(Saved data entries)
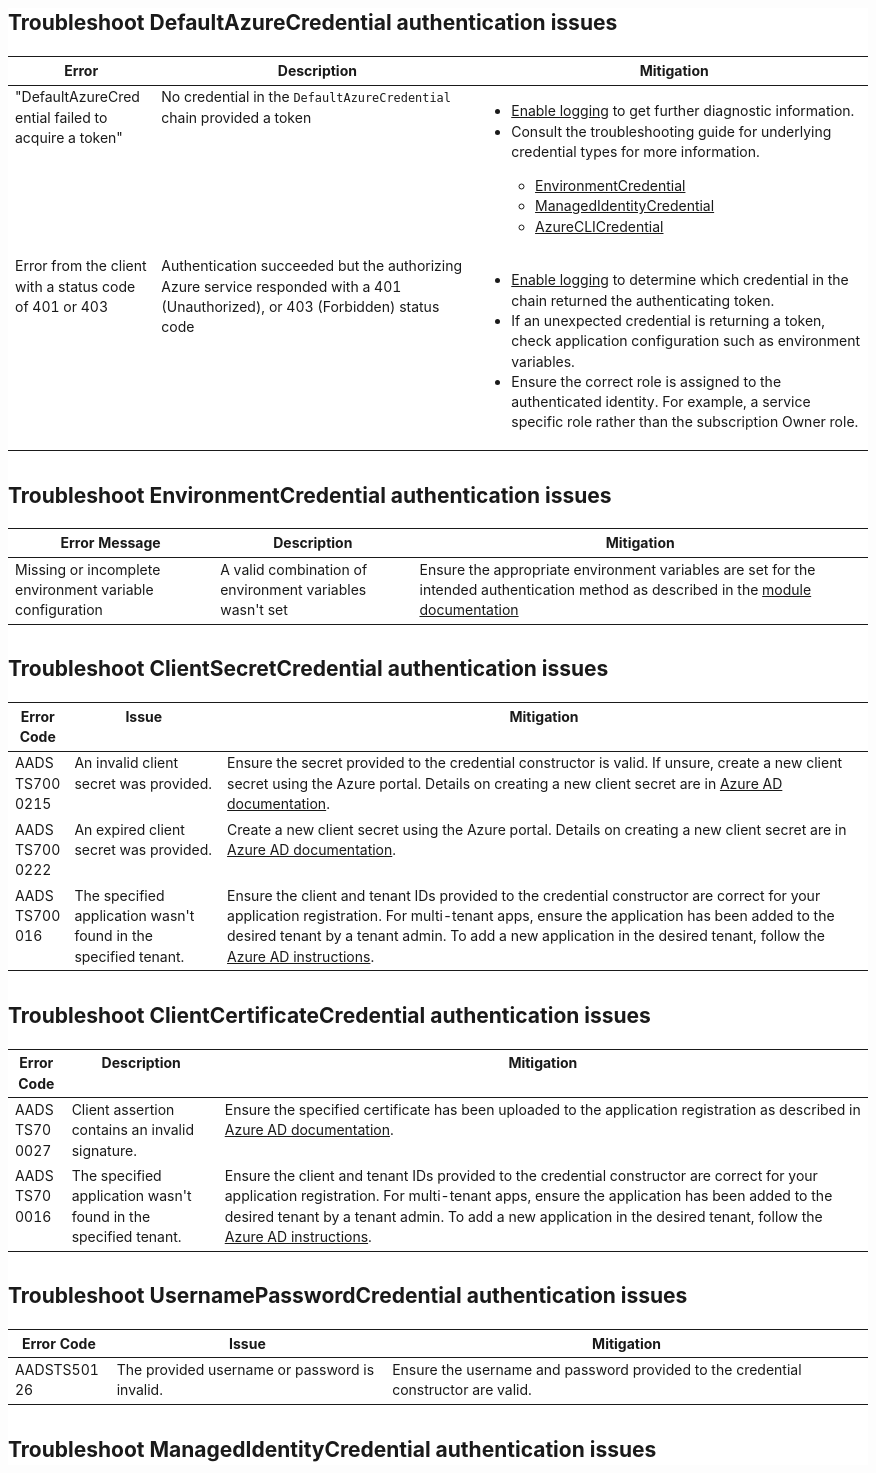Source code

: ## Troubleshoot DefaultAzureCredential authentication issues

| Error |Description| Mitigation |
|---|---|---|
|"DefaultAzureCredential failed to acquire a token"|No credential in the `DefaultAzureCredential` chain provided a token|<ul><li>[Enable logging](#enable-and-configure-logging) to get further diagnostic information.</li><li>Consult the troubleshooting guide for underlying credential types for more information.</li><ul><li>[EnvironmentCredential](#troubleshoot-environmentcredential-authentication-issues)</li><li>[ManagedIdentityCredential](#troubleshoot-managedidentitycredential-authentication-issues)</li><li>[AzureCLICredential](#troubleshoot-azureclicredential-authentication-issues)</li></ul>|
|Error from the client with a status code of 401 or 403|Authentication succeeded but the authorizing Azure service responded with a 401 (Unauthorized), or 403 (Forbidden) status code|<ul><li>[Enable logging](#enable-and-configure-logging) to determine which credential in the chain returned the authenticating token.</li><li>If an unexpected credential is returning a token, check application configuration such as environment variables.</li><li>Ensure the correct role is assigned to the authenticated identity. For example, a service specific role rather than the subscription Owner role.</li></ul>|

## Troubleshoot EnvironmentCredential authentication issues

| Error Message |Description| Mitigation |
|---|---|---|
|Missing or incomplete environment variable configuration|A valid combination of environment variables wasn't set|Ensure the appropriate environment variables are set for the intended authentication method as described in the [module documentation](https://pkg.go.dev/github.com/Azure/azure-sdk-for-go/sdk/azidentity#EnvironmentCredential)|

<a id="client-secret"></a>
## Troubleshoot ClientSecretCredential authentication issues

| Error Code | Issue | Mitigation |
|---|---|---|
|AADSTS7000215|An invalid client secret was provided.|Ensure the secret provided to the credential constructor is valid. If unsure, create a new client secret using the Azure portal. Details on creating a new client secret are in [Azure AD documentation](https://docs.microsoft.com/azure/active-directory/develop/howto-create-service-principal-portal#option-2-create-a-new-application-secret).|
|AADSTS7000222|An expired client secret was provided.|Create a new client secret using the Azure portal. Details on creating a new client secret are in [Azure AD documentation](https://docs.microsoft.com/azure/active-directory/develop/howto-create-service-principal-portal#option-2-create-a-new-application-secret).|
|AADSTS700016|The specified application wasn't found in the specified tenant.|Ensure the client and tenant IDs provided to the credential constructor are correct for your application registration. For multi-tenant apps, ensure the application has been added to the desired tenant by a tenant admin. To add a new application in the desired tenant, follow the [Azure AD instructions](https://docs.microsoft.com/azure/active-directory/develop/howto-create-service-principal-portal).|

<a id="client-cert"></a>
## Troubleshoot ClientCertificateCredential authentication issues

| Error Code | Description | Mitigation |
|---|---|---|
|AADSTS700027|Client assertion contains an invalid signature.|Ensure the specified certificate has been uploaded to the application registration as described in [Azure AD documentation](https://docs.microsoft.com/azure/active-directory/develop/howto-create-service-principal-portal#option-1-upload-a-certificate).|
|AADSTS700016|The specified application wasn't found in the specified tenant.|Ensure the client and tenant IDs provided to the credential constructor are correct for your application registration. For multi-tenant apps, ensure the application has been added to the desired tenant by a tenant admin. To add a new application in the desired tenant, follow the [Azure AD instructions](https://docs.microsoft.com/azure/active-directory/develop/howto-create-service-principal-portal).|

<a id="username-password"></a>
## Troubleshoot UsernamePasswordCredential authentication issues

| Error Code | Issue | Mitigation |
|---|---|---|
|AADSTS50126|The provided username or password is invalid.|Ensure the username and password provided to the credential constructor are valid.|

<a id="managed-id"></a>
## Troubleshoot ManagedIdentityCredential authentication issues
* * *
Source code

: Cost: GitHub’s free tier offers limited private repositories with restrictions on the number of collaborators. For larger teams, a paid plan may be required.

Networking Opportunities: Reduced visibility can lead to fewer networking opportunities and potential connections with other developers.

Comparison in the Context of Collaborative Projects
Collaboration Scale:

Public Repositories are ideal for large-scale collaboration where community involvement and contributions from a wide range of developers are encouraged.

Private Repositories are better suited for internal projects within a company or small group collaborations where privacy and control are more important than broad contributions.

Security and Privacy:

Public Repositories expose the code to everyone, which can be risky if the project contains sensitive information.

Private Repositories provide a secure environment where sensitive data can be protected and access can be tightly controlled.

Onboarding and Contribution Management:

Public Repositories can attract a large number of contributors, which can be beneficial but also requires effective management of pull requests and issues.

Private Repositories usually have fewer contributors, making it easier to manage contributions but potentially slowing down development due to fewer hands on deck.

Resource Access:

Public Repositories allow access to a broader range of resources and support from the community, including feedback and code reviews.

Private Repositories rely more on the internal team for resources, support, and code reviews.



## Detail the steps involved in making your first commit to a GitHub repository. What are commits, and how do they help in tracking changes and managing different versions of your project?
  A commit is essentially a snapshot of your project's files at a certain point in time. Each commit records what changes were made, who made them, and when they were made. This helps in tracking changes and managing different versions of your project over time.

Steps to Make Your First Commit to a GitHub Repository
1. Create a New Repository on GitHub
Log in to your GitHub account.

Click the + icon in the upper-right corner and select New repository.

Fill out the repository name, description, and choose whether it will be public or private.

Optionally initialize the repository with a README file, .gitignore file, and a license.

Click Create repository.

### Task brief
Find the word "versions" in the data and show each line that holds it.

### Final answer
## Detail the steps involved in making your first commit to a GitHub repository. What are commits, and how do they help in tracking changes and managing different versions of your project?
  A commit is essentially a snapshot of your project's files at a certain point in time. Each commit records what changes were made, who made them, and when they were made. This helps in tracking changes and managing different versions of your project over time.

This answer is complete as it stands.